__AUFGABENSTELLUNG__:
Setze den Blogeintrag über den verpassten Sonnenuntergang und das Leben, wie es ist, im Anschluss an seinen letzten Satz fort.

Montag, 14. April 2014

Das Leben so wie es ist (und nicht wie ich es gerne hätte)

Zuerst will zu meinem letzten Beitrag den "Realitäts-Check" nachreichen:
Leider war ich an dem Abend nicht auf dem Platz an unserem Fenster um DA zu sein um dankbar die Sonne untergehen zu sehen an einem Tag meines Lebens. Die Gründe dafür waren folgende:
  1. Der kleine Sohn hat im Bett Theater gemacht und schlief erst ein nachdem die Sonne unterging.
  2. Von unserem Fenster aus kann man die Sonne nicht untergehen sehen (irgendeine Sache mit Osten und Westen, die für alle Menschen Sinn macht, nur ich verstehe es nicht).
  3. Im Wohnzimmer schauten die Männer Champions-League und vor ihnen lag die größte Tüte meiner Lieblingschips.
Ich habe es wirklich versucht - aber nach einem kurzen Moment im Dunkel auf der harten Bank in unserer Küche, und einem halbherziges "Danke für diesen Tag" in mir, siegte die Chipstüte.
Mein Leben ist leider ein wenig störrisch, wenn es darum geht, die wunderbaren Erkenntnisse in die Tat umzusetzen. 

Am Wochenende haben wir dann unsere Freunde in der Schweiz besucht.

__ANGEZEIGTE DATEN__:
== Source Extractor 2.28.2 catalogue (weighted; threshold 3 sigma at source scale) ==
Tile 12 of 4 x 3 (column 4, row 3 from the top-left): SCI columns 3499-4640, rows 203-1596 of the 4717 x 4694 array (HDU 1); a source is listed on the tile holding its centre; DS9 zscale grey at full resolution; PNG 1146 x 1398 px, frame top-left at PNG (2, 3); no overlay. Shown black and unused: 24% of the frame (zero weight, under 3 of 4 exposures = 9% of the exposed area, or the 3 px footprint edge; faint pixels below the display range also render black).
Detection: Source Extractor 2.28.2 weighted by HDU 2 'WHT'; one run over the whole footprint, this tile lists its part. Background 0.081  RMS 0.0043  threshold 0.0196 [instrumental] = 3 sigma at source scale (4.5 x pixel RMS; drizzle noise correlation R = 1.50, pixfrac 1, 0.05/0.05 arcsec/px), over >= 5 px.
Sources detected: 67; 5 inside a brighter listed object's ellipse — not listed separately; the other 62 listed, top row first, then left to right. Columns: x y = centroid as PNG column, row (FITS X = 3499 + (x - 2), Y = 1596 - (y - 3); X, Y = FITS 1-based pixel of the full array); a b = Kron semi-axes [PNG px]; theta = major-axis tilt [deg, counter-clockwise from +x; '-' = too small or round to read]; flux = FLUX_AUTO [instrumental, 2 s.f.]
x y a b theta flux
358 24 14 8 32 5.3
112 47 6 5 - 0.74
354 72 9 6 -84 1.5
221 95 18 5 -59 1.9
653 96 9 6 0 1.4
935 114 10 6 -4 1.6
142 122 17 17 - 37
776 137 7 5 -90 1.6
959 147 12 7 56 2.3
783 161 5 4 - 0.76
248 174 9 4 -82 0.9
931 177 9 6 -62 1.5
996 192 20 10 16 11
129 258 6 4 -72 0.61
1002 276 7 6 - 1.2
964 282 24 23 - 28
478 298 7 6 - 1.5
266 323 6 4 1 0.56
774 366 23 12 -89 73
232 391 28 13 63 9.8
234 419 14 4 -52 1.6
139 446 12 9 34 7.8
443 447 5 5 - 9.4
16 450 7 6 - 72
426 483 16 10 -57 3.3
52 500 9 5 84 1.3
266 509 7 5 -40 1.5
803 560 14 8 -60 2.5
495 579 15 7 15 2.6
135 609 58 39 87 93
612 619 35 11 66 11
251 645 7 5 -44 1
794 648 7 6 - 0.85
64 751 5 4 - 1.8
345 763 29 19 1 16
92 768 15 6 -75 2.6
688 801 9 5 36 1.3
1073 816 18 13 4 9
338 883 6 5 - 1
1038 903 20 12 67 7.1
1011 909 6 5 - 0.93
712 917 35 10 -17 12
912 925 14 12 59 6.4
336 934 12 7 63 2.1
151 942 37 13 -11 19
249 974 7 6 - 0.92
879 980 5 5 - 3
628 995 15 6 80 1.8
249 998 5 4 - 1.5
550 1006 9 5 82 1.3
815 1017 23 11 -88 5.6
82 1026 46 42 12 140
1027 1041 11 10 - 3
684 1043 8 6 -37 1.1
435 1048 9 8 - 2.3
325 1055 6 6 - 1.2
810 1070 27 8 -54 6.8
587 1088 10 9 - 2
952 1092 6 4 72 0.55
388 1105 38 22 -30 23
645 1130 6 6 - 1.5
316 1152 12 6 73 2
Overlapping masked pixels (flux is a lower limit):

__ANTWORT__:
Wir haben uns schon lange darauf gefreut aber kurz vorher war ich dann so müde und erschöpft, dass ich  überlegt habe, ob wir wirklich fahren sollen.
Was wenn Samu nachts nicht schläft? Was wenn er wieder so schlecht gelaunt  und anstrengend ist wie in unserem Urlaub? Was wenn wir vor Müdigkeit sterben?
Wir haben uns trotzdem entschieden zu fahren und beim Überqueren der Grenze habe ich schon gespürt wie gut es tut, durch die idyllischen, schweizer Ortschaften zu fahren. 
Hier ist die Welt noch in Ordnung, man lebt mit der Natur, alles geschieht etwas langsamer und bewusster und die Menschen sind auch freundlicher. Vielleicht bilde ich mir das auch nur ein, aber alleine die Vorstellung, dass es so sein könnte, tut mir gut.  
Auf jeden Fall war es sehr schön in der Schweiz und wir haben die Zeit mit den Freunden genossen. Trotz aller Befürchtungen hat Samu richtig gut geschlafen (für seine Verhältnisse) und wir sind nicht vor Müdigkeit gestorben - auch wenn es sich phasenweise so angefühlt hat.

Unsere Freunde haben einen schönen Ausflug in einen kleinen Kinderzoo organisiert.
Man kann dort auf Ponys, Kamelen oder Elefanten reiten und mit einem "Rösslezug" fahren und vieles mehr - alles Dinge von denen wir dachten, dass Samu begeistert sein wird. Ich hab mich schon auf sein kindliches Staunen und die schönen Fotos gefreut: der Sohn, reitend auf dem Elefant. Leider war er aber etwas störrisch was meine Vorstellung betraf - er war schlecht gelaunt, wollte auf keinem Tier reiten und hat dann auch noch die besten Attraktionen verschlafen. Also sind wir Erwachsenen geritten -  und das hat auch viel Spaß gemacht!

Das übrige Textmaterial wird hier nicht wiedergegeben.